Collected data entries:
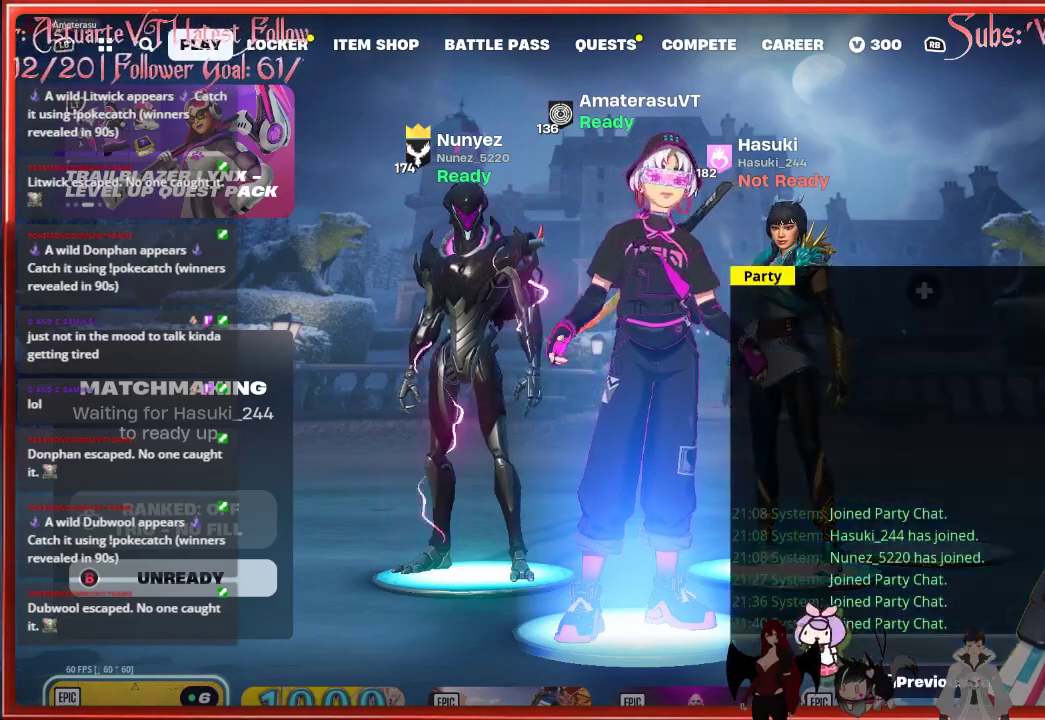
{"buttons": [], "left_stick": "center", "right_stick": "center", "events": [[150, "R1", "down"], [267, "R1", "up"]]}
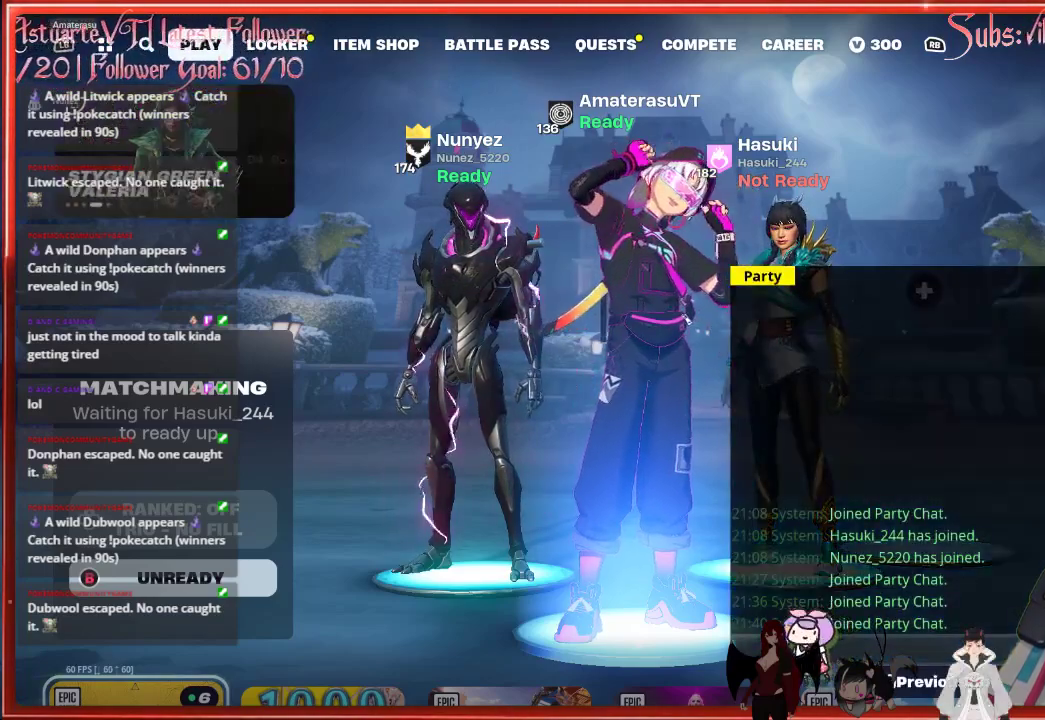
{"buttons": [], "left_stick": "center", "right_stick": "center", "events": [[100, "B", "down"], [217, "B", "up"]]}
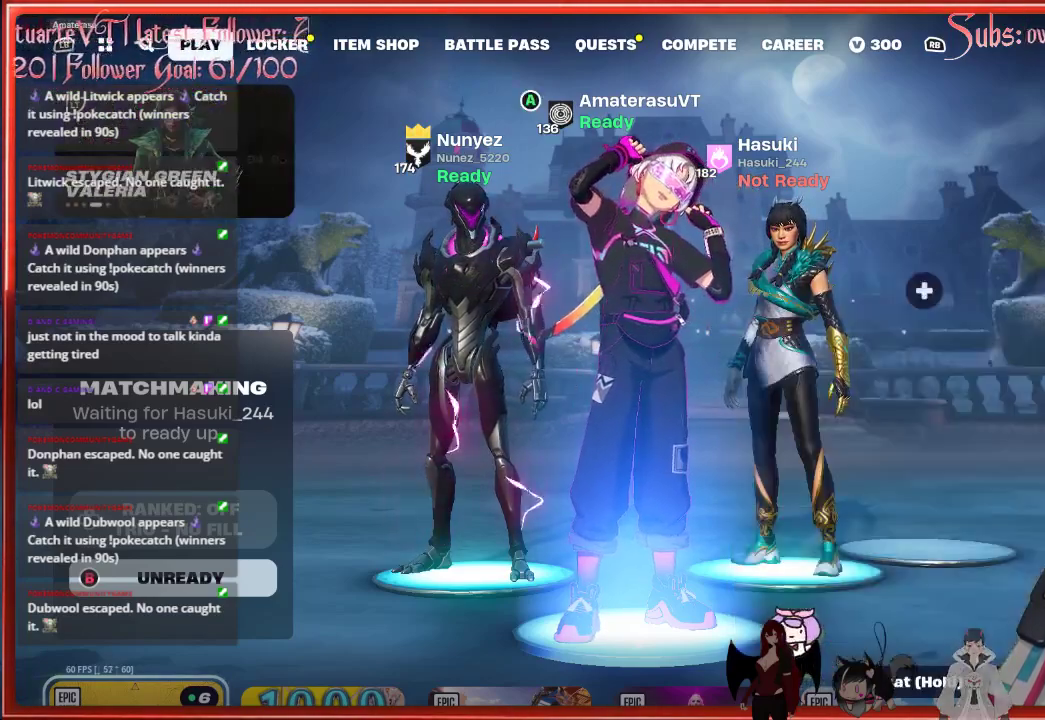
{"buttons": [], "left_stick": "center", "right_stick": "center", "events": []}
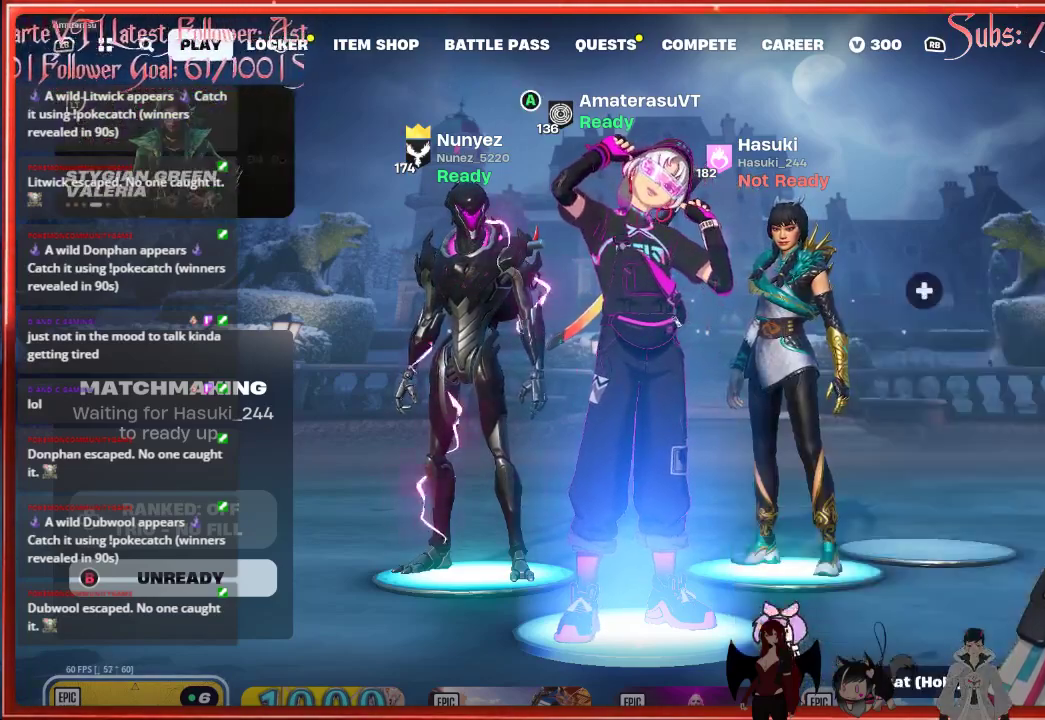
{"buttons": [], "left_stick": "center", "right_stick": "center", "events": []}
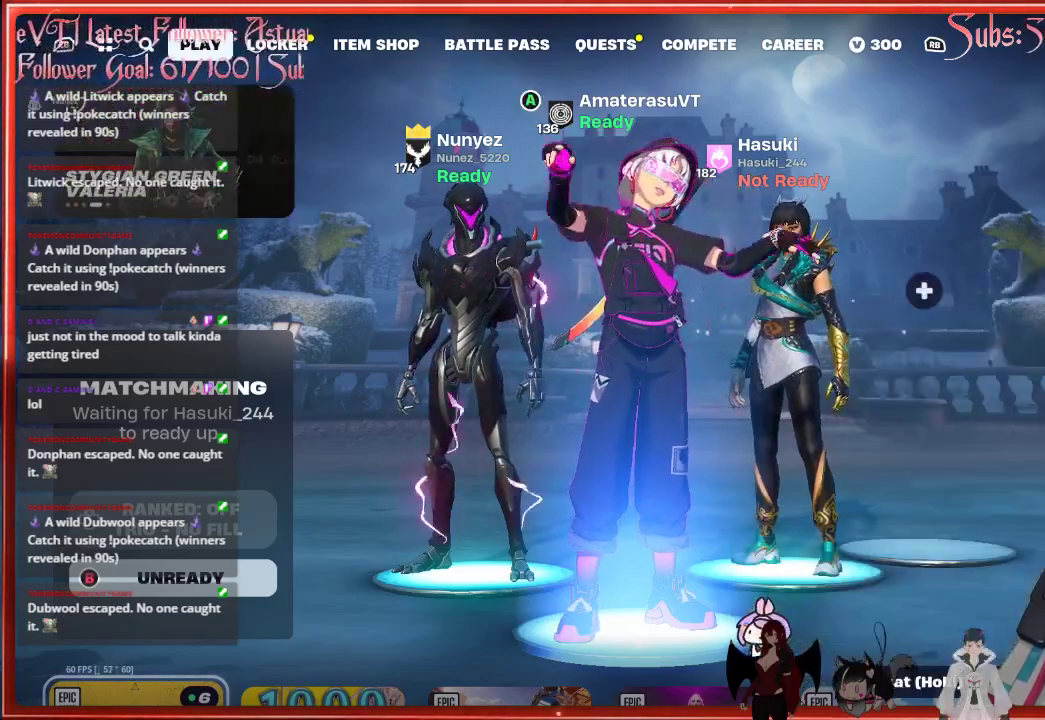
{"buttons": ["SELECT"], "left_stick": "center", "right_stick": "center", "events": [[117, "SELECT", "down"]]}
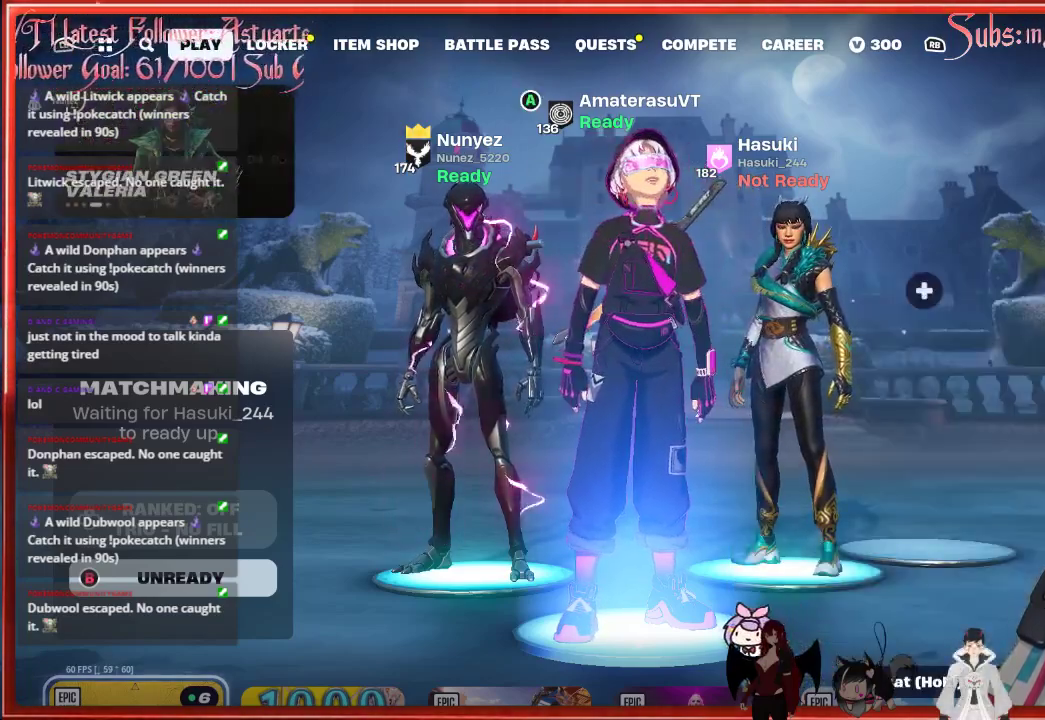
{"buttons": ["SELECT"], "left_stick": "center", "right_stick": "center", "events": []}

Directions: Output every entry exactly, leaving out pictures.

Written response:
{"buttons": [], "left_stick": "center", "right_stick": "center", "events": [[150, "R1", "down"], [267, "R1", "up"]]}
{"buttons": [], "left_stick": "center", "right_stick": "center", "events": [[100, "B", "down"], [217, "B", "up"]]}
{"buttons": [], "left_stick": "center", "right_stick": "center", "events": []}
{"buttons": [], "left_stick": "center", "right_stick": "center", "events": []}
{"buttons": ["SELECT"], "left_stick": "center", "right_stick": "center", "events": [[117, "SELECT", "down"]]}
{"buttons": ["SELECT"], "left_stick": "center", "right_stick": "center", "events": []}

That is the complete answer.